The Sons didn’t reply. Rawne, Mkvenner and Feygor had already appeared around the corridor turn and were firing down the passageway. The Sons slid into hallway doors, using the heavy sills as cover, and replied with quick, calculating bursts that forced the Ghosts back into cover. “How?” Sturm was yelling. “How?”
Gaunt reached the corner, ignoring Curth’s attempt to dress the wound in his shoulder. Shots were zinging past the end of the wall.
“There’s only two of them!” Rawne was yelling.
“There only needs to be,” replied Mkvenner. They’ve got the whole passageway covered. And they’re fething good.”
Gaunt knew that already. Sturm’s bodyguard had reacted with the speed and tenacity of elite force troopers.
“Two or two hundred, we’re taking them now,” Gaunt said.
But suddenly there was gunfire coming from behind him too.
The Bastion Guard detail that Desolane had sent to intercept Sturm had just arrived at the other end of the sixteenth floor. Drawn by the sound of weapons fire, they were rushing down the corridor to engage.
Larkin, Cirk, Eszrah and even Curth had opened fire.
The din of battle echoing from the outer courtyards was immense. It trembled the cold night air and echoed off the surrounding mountains. A large stretch of the curtain wall around the main gate was ablaze, generating an infernal radiance that lit the vast plume of white smoke rising off the gate itself. Inside, between the curtain wall and the inner bulwark, a flickering mass of flashes, bursts and tracer fire stitched the night.
Desolane reached the bulwark. Rese
rves of bastion troops, along with visiting companies, were drawn up behind the inner wall, checking their weapons.
Desolane approached the senior officers. “Report?”
“Somehow, they’ve breached the gates and got into the outer yards,” said one sirdar.
“We’ve sealed the bulwark,” another reported, “but they’re hitting it hard.”
“Numbers? And who are they?” asked Desolane.
“Several hundred. Uncomfirmed reports say it is the resistance,” a senior excubitor stated.
“Of course it is!” snapped Desolane.
“This is an unforgivable outrage,” High Sirdar Brendel announced. “I will of course present his highness the Plenipotentiary with my abject apologies for this miserable failure of security.”
There was a rapid, whistling noise, and a crunch. The officers all flinched. One of Desolane’s ketra blades had cleaved the high sirdar’s head and helmet in two. His corpse fell backwards.
“I’ll save him the bother of accepting them,” Desolane whispered. The life-ward turned to the other seniors. That idiot was mistaken. The security of the bastion, the Plenipotentiary and the pheguth is mine to uphold. Mine alone. You will follow my orders and contain this disgraceful exhibition at once.
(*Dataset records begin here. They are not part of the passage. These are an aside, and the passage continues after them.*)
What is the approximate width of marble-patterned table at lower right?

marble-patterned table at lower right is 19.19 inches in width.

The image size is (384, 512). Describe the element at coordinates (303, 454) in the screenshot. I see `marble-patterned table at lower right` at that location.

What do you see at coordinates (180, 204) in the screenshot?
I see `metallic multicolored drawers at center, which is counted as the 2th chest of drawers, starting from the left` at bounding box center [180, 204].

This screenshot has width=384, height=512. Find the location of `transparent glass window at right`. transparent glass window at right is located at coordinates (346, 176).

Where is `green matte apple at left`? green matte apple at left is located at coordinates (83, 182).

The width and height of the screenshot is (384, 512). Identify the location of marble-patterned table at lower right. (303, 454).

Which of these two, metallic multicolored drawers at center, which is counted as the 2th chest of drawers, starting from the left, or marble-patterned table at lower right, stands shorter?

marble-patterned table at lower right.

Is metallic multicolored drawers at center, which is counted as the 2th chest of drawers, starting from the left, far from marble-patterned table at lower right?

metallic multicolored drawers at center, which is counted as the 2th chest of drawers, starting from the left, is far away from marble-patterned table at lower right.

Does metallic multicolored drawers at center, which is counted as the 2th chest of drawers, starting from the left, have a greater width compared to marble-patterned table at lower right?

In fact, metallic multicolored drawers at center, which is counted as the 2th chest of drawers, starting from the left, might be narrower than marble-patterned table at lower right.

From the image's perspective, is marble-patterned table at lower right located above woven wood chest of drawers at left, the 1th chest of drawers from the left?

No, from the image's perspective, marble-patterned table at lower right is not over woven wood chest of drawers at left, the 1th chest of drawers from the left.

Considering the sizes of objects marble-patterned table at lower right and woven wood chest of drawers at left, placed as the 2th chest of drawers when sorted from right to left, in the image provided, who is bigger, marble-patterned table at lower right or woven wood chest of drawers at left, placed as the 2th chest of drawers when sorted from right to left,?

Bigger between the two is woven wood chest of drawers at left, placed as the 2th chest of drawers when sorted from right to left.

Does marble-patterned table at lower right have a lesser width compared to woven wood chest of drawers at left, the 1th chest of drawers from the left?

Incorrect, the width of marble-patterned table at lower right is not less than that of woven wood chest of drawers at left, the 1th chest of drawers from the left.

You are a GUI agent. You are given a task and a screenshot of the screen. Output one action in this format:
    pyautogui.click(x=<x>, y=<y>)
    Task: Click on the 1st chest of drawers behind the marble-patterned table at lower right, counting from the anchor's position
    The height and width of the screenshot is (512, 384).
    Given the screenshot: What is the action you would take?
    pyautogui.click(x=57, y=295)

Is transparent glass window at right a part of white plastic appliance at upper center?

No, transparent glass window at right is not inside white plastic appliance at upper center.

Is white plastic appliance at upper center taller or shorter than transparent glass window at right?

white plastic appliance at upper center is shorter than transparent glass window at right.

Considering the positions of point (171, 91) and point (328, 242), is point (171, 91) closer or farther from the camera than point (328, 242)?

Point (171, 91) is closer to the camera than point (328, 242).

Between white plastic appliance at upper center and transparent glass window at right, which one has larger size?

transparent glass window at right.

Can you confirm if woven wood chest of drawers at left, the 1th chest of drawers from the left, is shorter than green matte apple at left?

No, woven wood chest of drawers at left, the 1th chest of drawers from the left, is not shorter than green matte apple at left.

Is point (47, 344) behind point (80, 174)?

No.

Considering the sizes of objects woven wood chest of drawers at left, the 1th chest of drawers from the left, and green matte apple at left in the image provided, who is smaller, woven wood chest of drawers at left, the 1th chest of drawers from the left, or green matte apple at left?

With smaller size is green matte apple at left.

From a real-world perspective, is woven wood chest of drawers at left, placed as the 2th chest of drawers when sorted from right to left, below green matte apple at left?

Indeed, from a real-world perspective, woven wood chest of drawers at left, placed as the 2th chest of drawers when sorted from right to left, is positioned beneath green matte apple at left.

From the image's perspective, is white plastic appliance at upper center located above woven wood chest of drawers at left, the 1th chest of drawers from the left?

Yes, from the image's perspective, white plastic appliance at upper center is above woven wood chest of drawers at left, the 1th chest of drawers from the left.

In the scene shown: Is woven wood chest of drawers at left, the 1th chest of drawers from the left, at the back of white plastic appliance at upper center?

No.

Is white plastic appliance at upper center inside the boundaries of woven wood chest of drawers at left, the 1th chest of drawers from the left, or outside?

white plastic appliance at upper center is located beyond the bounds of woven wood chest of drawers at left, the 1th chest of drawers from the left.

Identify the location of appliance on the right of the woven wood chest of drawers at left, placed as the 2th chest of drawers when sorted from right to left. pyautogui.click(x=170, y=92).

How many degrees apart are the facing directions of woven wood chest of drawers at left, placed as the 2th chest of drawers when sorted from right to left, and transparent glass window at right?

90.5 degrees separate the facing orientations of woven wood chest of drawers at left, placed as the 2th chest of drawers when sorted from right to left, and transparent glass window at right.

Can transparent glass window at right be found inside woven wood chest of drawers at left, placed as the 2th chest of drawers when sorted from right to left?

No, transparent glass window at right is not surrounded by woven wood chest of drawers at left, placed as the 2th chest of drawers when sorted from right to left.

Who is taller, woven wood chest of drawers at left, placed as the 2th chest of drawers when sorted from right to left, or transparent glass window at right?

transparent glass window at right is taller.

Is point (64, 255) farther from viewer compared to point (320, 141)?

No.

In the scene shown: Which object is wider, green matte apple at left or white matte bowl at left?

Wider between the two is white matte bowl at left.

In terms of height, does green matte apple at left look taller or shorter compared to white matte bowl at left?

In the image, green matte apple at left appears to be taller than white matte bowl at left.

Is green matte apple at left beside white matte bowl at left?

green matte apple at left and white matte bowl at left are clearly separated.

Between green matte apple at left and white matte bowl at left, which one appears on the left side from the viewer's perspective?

Where is the etogaur?”
“I’m here, life-ward,” Mabbon stepped into view.
“I need a commander I can trust to crush this uprising immediately. Are the Sons of Sek ready?”
“Eager, life-ward.”
“Command of the field is yours. Sirdars and seniors? You answer to the etogaur.”
There was a hasty chorus of affirmatives. “Prepare to deploy!” Mabbon yelled out. “In the name of the Anarch, whose word drowns out all others! Now!”
“Life-ward?”
Desolane turned. A junior officer was approaching, panting hard.
“What?”
“Reports of explosions, life-ward,” the junior gasped. “From within the bastion.”